Nous saurons nous en priver
Réservez le vin pour nos poilus
Nous saurons nous en priver
Lieu de conservation : La Contemporaine (BDIC, Nanterre)
site web
Date de création : 1916
Date représentée : 1916
Dessin de Camille Boutet, école communale de filles de la rue Camou.
Domaine : Affiches
© Collections La Contemporaine
1914-1918 : « l'effort de guerre » mobilise toute la société
Date de publication : Juin 2006
Auteur : Alexandre SUMPF
Guerre des adultes, « guerre des enfants »

◆ Consigne 1 ◆
Traduisez en anglais la phrase « Réservez le vin pour nos poilus » tirée du texte fourni.
◆ Consigne 2 ◆
Comptez les lignes des entrées qui contiennent le mot « picture », en tenant compte de la casse, et indiquez uniquement ce nombre.

◆ Extrait des données ◆
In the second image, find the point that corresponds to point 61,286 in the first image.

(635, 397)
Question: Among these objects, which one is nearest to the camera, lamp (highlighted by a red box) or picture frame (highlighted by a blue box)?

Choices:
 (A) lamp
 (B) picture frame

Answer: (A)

◆ Corrigé 1 ◆
Save the wine for our soldiers.

◆ Corrigé 2 ◆
2